DISONS qu’en cas d’urgence ou de péril en la demeure reconnu par l’expert, ce dernier pourra autoriser Madame [B] [U] à faire exécuter à leurs frais avancés, pour le compte de qui il appartiendra, les travaux estimés indispensables par l’expert, sous la direction du maître d’œuvre de Madame [B] [U], par des entreprises qualifiées de son choix ; que, dans ce cas, l’expert déposera une note circonstanciée aux parties, précisant la nature, l’importance et le coût de ces travaux,
FIXONS à la somme de 4 000 € la provision concernant les frais d’expertise qui devra être consignée par Madame [B] [U] à la régie du tribunal judiciaire de Créteil dans le mois qui suit la demande de consignation adressée par le greffe,
DISONS que faute de consignation de la provision dans ce délai impératif, ou demande de prorogation sollicitée en temps utile, la désignation de l’expert sera caduque et de nul effet,
DISONS que l’expert sera saisi et effectuera sa mission conformément aux dispositions des articles 232 à 248, 263 à 284-1 du code de procédure civile et qu’il déposera l’original de son rapport au greffe du tribunal (service du contrôle des expertises), dans les six mois de la réception de l’avis de consignation, sauf prorogation de ce délai, dûment sollicitée en temps utile auprès du juge du contrôle, ainsi qu’une copie du rapport à chaque partie (ou à son avocat pour celles étant assistées),
DISONS que l’exécution de la mesure d’instruction sera suivie par le juge du service du contrôle des mesures d’instruction de ce tribunal, spécialement désigné à cette fin en application des articles 155 et 155-1 du même code,
RAPPELONS aux parties les dispositions de l’article 2239 du code civil :
« La prescription est également suspendue lorsque le juge fait droit à une demande de mesure d’instruction présentée avant tout procès.
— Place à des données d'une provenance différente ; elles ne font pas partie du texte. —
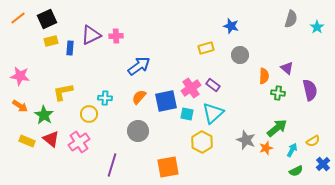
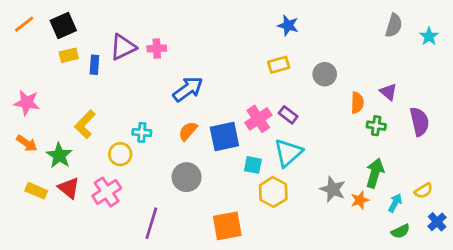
blue star: (231, 26) -> (288, 25), moved
yellow L-shape: (63, 92) -> (85, 124), turned -35
cyan square: (187, 114) -> (253, 165), moved
green arrow: (277, 128) -> (375, 173), turned -35

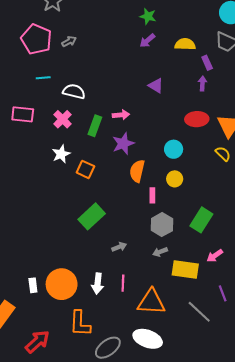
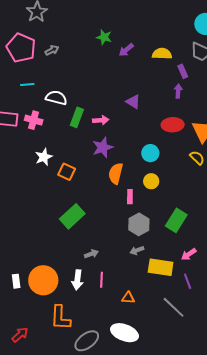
green star: (148, 16) -> (104, 37), moved
purple triangle: (156, 86) -> (133, 102), moved
pink cross: (63, 119) -> (34, 120), moved, turned -30
green rectangle: (95, 126) -> (77, 117), moved
gray arrow: (119, 247) -> (91, 254), moved
purple line: (223, 293) -> (188, 281), moved
orange triangle: (151, 302) -> (128, 298), size x0.5
red arrow: (37, 342) -> (20, 335), size x0.7

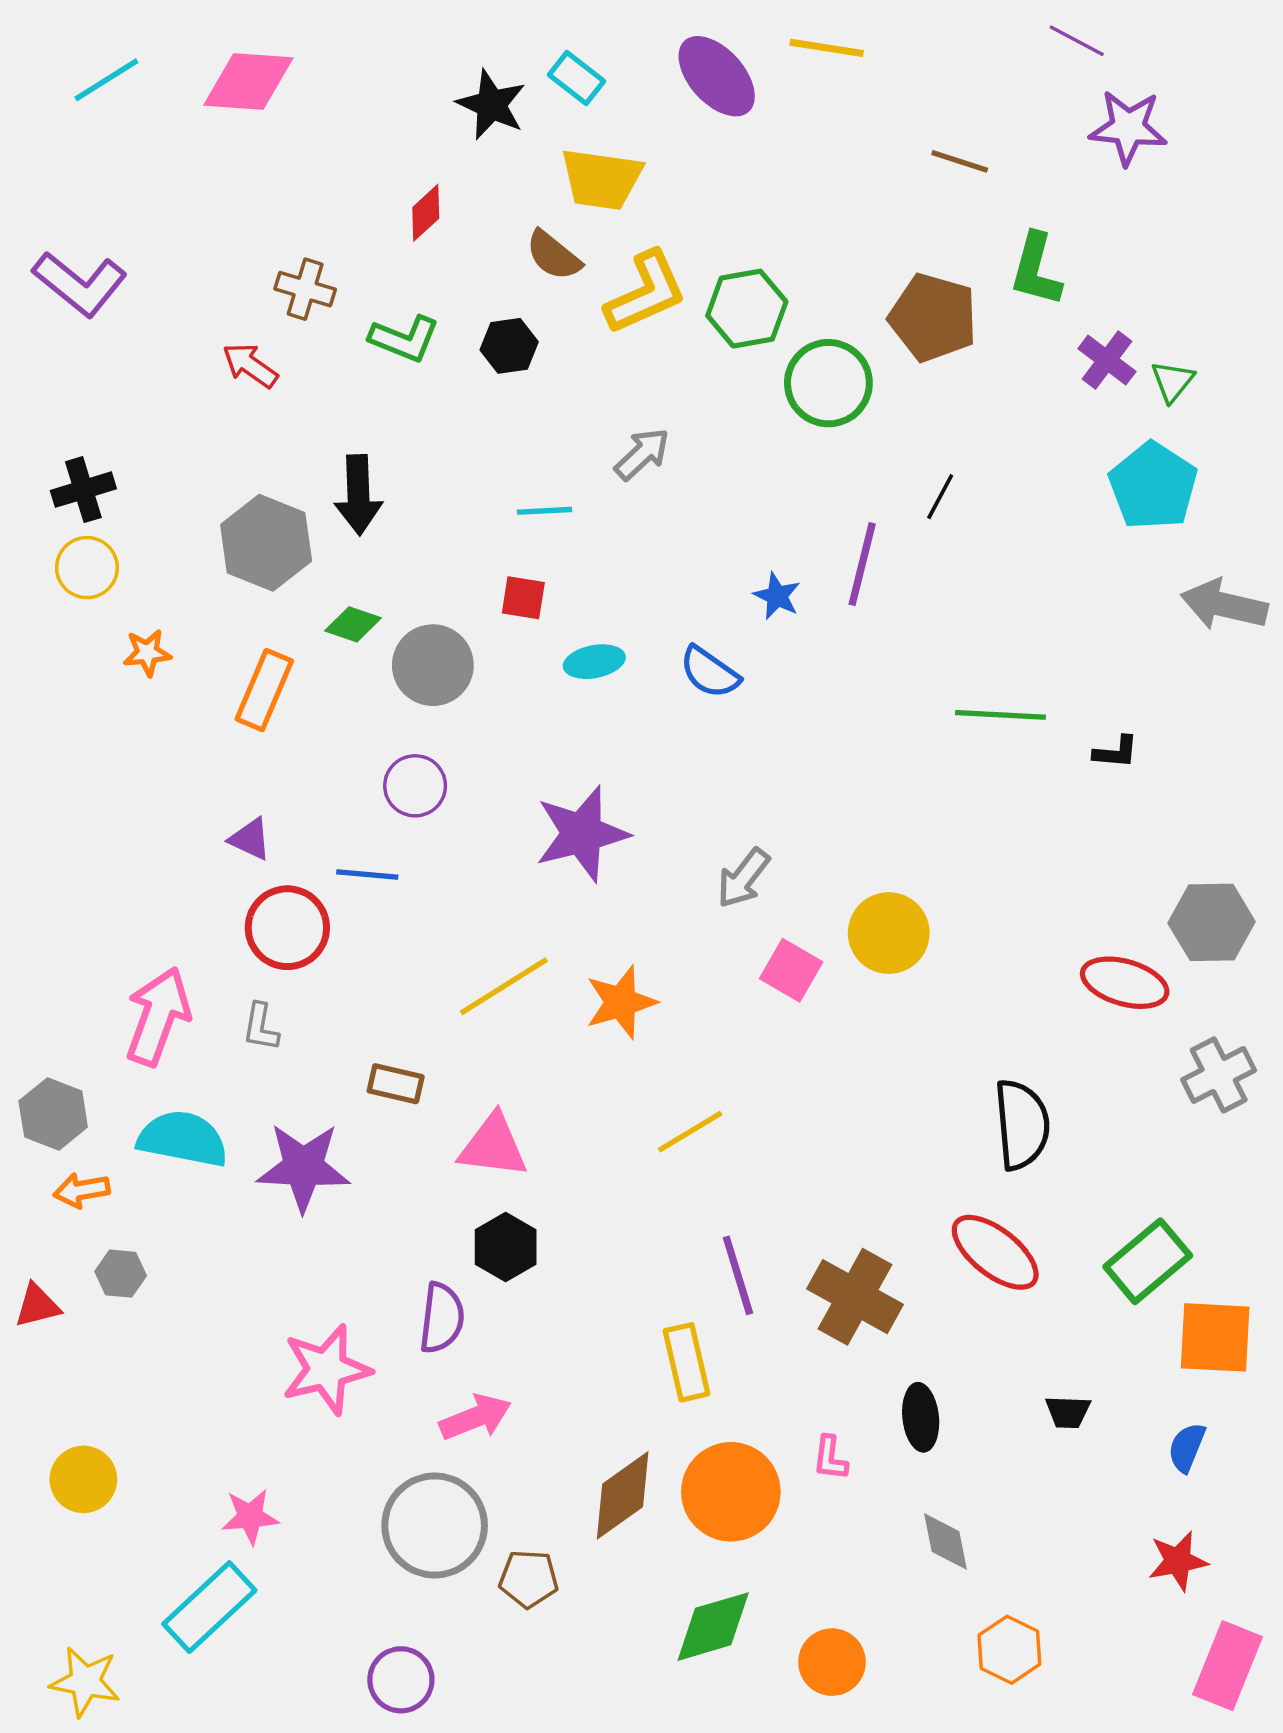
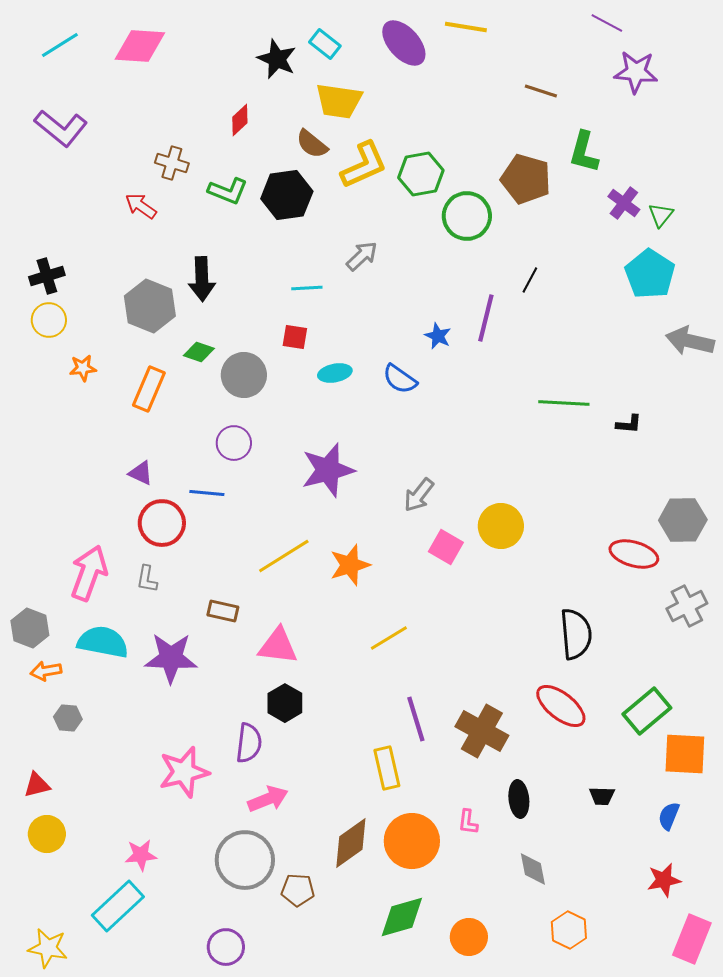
purple L-shape: (80, 284) -> (61, 128), moved
black hexagon: (509, 346) -> (287, 195), size x1.6
red triangle: (37, 1306) -> (37, 785), moved

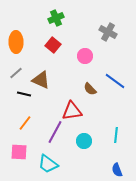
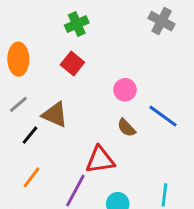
gray cross: (108, 32) -> (162, 21), moved
pink circle: (85, 56) -> (125, 90), moved
black line: (24, 94) -> (30, 135), turned -64

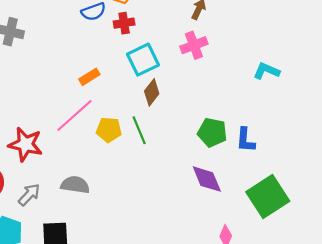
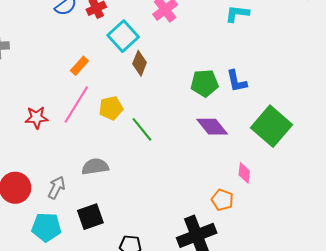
green line: (139, 130) -> (142, 129), moved
red star: (26, 144) -> (37, 118), moved, size x0.7

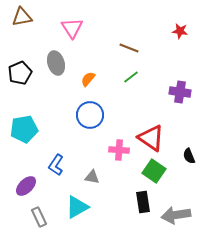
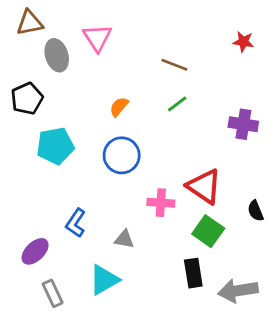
gray ellipse: (56, 63) -> (57, 55), moved
cyan pentagon: (24, 129) -> (55, 146), moved

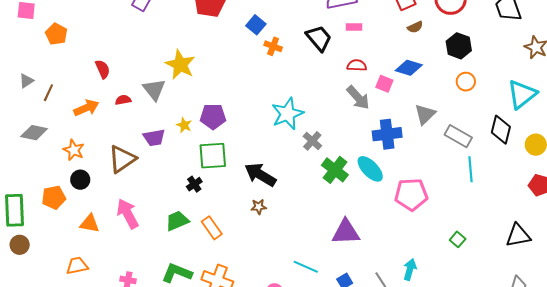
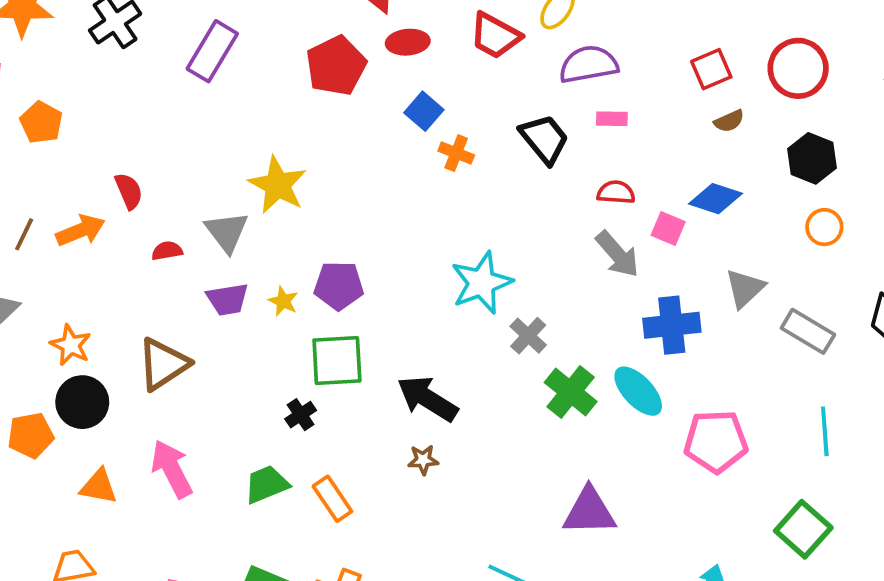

Le délai de prescription recommence à courir, pour une durée qui ne peut être inférieure à six mois, à compter du jour où la mesure a été exécutée »,
CONDAMNONS la société MAISON 7e SENS à communiquer à l’ensemble des parties les coordonnées de son assureur en police responsabilité civile (RC) et responsabilité civile décennale (RCD),
DISONS que les dépens resteront à la charge de Madame [B] [U],
DISONS n’y avoir lieu à faire application des dispositions de l’article 700 du code de procédure civile,
RAPPELONS que la présente ordonnance bénéficie de plein droit de l’exécution provisoire.
FAIT AU PALAIS DE JUSTICE DE CRETEIL, le 27 mars 2025.